## PROBLEM DESCRIPTION
Word for word, restate every line of the material.

## RECORDS FOR THIS EXERCISE
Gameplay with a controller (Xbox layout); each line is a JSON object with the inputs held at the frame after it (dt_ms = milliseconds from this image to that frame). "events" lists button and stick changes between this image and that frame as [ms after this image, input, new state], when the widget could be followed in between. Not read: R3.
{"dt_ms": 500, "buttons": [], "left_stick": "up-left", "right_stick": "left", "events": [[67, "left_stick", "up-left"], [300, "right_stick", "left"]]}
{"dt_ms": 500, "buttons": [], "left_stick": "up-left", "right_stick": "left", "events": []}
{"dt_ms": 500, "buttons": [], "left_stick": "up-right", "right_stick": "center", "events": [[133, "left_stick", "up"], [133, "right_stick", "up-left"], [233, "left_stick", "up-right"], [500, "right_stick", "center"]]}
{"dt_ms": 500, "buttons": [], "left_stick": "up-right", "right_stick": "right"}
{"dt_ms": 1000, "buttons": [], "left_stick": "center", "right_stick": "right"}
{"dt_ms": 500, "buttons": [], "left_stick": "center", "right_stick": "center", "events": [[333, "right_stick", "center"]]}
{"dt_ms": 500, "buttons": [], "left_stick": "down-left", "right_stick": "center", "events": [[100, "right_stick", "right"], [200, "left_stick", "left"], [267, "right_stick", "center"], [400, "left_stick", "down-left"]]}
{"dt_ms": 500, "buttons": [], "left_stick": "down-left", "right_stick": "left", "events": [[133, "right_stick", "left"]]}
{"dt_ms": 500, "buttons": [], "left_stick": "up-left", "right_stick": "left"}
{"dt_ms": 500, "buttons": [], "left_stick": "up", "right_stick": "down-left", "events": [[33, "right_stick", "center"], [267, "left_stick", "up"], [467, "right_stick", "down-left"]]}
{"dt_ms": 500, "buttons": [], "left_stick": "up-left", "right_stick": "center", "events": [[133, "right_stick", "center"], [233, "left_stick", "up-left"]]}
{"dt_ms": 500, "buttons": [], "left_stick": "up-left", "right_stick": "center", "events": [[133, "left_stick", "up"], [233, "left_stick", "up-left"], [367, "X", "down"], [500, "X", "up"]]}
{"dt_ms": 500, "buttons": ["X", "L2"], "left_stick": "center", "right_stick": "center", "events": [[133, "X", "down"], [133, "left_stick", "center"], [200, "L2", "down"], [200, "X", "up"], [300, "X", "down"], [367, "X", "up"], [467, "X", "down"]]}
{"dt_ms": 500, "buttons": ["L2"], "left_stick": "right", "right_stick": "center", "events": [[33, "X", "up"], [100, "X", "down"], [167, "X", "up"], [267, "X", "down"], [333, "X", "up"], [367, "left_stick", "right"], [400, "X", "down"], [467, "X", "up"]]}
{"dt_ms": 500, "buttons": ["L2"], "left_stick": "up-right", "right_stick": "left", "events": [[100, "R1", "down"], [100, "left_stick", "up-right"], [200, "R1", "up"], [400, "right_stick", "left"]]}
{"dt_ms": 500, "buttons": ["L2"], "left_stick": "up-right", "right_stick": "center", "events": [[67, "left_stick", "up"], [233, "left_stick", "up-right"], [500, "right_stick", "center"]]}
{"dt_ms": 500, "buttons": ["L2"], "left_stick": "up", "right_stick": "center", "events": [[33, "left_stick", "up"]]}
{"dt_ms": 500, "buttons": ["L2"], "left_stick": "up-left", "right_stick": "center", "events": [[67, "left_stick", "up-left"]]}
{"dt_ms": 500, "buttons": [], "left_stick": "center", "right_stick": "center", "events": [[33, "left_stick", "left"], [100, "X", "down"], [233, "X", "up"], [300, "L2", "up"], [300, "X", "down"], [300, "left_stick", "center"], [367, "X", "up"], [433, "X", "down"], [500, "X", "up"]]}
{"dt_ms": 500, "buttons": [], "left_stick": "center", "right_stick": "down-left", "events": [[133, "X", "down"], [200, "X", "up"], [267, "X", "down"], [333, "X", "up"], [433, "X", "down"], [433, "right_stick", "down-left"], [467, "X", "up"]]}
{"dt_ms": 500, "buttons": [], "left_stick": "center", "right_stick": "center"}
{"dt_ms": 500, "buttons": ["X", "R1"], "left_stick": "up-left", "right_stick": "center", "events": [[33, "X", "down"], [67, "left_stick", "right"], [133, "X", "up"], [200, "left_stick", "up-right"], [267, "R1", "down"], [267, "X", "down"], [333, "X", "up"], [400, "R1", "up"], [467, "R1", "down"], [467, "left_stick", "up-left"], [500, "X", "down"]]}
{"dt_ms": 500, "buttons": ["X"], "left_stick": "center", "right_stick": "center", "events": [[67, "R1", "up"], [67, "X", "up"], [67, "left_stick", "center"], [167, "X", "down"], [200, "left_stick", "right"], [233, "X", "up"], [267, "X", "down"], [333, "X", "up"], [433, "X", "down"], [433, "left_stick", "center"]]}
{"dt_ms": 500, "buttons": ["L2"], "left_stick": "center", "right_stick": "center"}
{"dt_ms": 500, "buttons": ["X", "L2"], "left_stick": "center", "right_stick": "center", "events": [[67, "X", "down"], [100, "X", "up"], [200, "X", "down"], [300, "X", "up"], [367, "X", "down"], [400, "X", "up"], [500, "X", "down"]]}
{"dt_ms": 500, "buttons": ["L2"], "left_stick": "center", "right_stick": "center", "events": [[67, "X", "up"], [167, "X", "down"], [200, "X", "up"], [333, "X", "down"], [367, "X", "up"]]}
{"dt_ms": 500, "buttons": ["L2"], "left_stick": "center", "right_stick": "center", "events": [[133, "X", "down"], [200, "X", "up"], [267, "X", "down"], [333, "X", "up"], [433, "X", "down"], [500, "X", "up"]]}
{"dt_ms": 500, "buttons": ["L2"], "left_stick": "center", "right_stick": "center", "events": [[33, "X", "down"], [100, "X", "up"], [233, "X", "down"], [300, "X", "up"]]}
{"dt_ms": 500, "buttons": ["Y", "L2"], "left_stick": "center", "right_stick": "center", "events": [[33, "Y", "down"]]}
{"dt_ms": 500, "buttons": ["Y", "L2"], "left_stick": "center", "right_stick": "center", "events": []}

## RESULT OF THE EXERCISE
Gameplay with a controller (Xbox layout); each line is a JSON object with the inputs held at the frame after it (dt_ms = milliseconds from this image to that frame). "events" lists button and stick changes between this image and that frame as [ms after this image, input, new state], when the widget could be followed in between. Not read: R3.
{"dt_ms": 500, "buttons": [], "left_stick": "up-left", "right_stick": "left", "events": [[67, "left_stick", "up-left"], [300, "right_stick", "left"]]}
{"dt_ms": 500, "buttons": [], "left_stick": "up-left", "right_stick": "left", "events": []}
{"dt_ms": 500, "buttons": [], "left_stick": "up-right", "right_stick": "center", "events": [[133, "left_stick", "up"], [133, "right_stick", "up-left"], [233, "left_stick", "up-right"], [500, "right_stick", "center"]]}
{"dt_ms": 500, "buttons": [], "left_stick": "up-right", "right_stick": "right"}
{"dt_ms": 1000, "buttons": [], "left_stick": "center", "right_stick": "right"}
{"dt_ms": 500, "buttons": [], "left_stick": "center", "right_stick": "center", "events": [[333, "right_stick", "center"]]}
{"dt_ms": 500, "buttons": [], "left_stick": "down-left", "right_stick": "center", "events": [[100, "right_stick", "right"], [200, "left_stick", "left"], [267, "right_stick", "center"], [400, "left_stick", "down-left"]]}
{"dt_ms": 500, "buttons": [], "left_stick": "down-left", "right_stick": "left", "events": [[133, "right_stick", "left"]]}
{"dt_ms": 500, "buttons": [], "left_stick": "up-left", "right_stick": "left"}
{"dt_ms": 500, "buttons": [], "left_stick": "up", "right_stick": "down-left", "events": [[33, "right_stick", "center"], [267, "left_stick", "up"], [467, "right_stick", "down-left"]]}
{"dt_ms": 500, "buttons": [], "left_stick": "up-left", "right_stick": "center", "events": [[133, "right_stick", "center"], [233, "left_stick", "up-left"]]}
{"dt_ms": 500, "buttons": [], "left_stick": "up-left", "right_stick": "center", "events": [[133, "left_stick", "up"], [233, "left_stick", "up-left"], [367, "X", "down"], [500, "X", "up"]]}
{"dt_ms": 500, "buttons": ["X", "L2"], "left_stick": "center", "right_stick": "center", "events": [[133, "X", "down"], [133, "left_stick", "center"], [200, "L2", "down"], [200, "X", "up"], [300, "X", "down"], [367, "X", "up"], [467, "X", "down"]]}
{"dt_ms": 500, "buttons": ["L2"], "left_stick": "right", "right_stick": "center", "events": [[33, "X", "up"], [100, "X", "down"], [167, "X", "up"], [267, "X", "down"], [333, "X", "up"], [367, "left_stick", "right"], [400, "X", "down"], [467, "X", "up"]]}
{"dt_ms": 500, "buttons": ["L2"], "left_stick": "up-right", "right_stick": "left", "events": [[100, "R1", "down"], [100, "left_stick", "up-right"], [200, "R1", "up"], [400, "right_stick", "left"]]}
{"dt_ms": 500, "buttons": ["L2"], "left_stick": "up-right", "right_stick": "center", "events": [[67, "left_stick", "up"], [233, "left_stick", "up-right"], [500, "right_stick", "center"]]}
{"dt_ms": 500, "buttons": ["L2"], "left_stick": "up", "right_stick": "center", "events": [[33, "left_stick", "up"]]}
{"dt_ms": 500, "buttons": ["L2"], "left_stick": "up-left", "right_stick": "center", "events": [[67, "left_stick", "up-left"]]}
{"dt_ms": 500, "buttons": [], "left_stick": "center", "right_stick": "center", "events": [[33, "left_stick", "left"], [100, "X", "down"], [233, "X", "up"], [300, "L2", "up"], [300, "X", "down"], [300, "left_stick", "center"], [367, "X", "up"], [433, "X", "down"], [500, "X", "up"]]}
{"dt_ms": 500, "buttons": [], "left_stick": "center", "right_stick": "down-left", "events": [[133, "X", "down"], [200, "X", "up"], [267, "X", "down"], [333, "X", "up"], [433, "X", "down"], [433, "right_stick", "down-left"], [467, "X", "up"]]}
{"dt_ms": 500, "buttons": [], "left_stick": "center", "right_stick": "center"}
{"dt_ms": 500, "buttons": ["X", "R1"], "left_stick": "up-left", "right_stick": "center", "events": [[33, "X", "down"], [67, "left_stick", "right"], [133, "X", "up"], [200, "left_stick", "up-right"], [267, "R1", "down"], [267, "X", "down"], [333, "X", "up"], [400, "R1", "up"], [467, "R1", "down"], [467, "left_stick", "up-left"], [500, "X", "down"]]}
{"dt_ms": 500, "buttons": ["X"], "left_stick": "center", "right_stick": "center", "events": [[67, "R1", "up"], [67, "X", "up"], [67, "left_stick", "center"], [167, "X", "down"], [200, "left_stick", "right"], [233, "X", "up"], [267, "X", "down"], [333, "X", "up"], [433, "X", "down"], [433, "left_stick", "center"]]}
{"dt_ms": 500, "buttons": ["L2"], "left_stick": "center", "right_stick": "center"}
{"dt_ms": 500, "buttons": ["X", "L2"], "left_stick": "center", "right_stick": "center", "events": [[67, "X", "down"], [100, "X", "up"], [200, "X", "down"], [300, "X", "up"], [367, "X", "down"], [400, "X", "up"], [500, "X", "down"]]}
{"dt_ms": 500, "buttons": ["L2"], "left_stick": "center", "right_stick": "center", "events": [[67, "X", "up"], [167, "X", "down"], [200, "X", "up"], [333, "X", "down"], [367, "X", "up"]]}
{"dt_ms": 500, "buttons": ["L2"], "left_stick": "center", "right_stick": "center", "events": [[133, "X", "down"], [200, "X", "up"], [267, "X", "down"], [333, "X", "up"], [433, "X", "down"], [500, "X", "up"]]}
{"dt_ms": 500, "buttons": ["L2"], "left_stick": "center", "right_stick": "center", "events": [[33, "X", "down"], [100, "X", "up"], [233, "X", "down"], [300, "X", "up"]]}
{"dt_ms": 500, "buttons": ["Y", "L2"], "left_stick": "center", "right_stick": "center", "events": [[33, "Y", "down"]]}
{"dt_ms": 500, "buttons": ["Y", "L2"], "left_stick": "center", "right_stick": "center", "events": []}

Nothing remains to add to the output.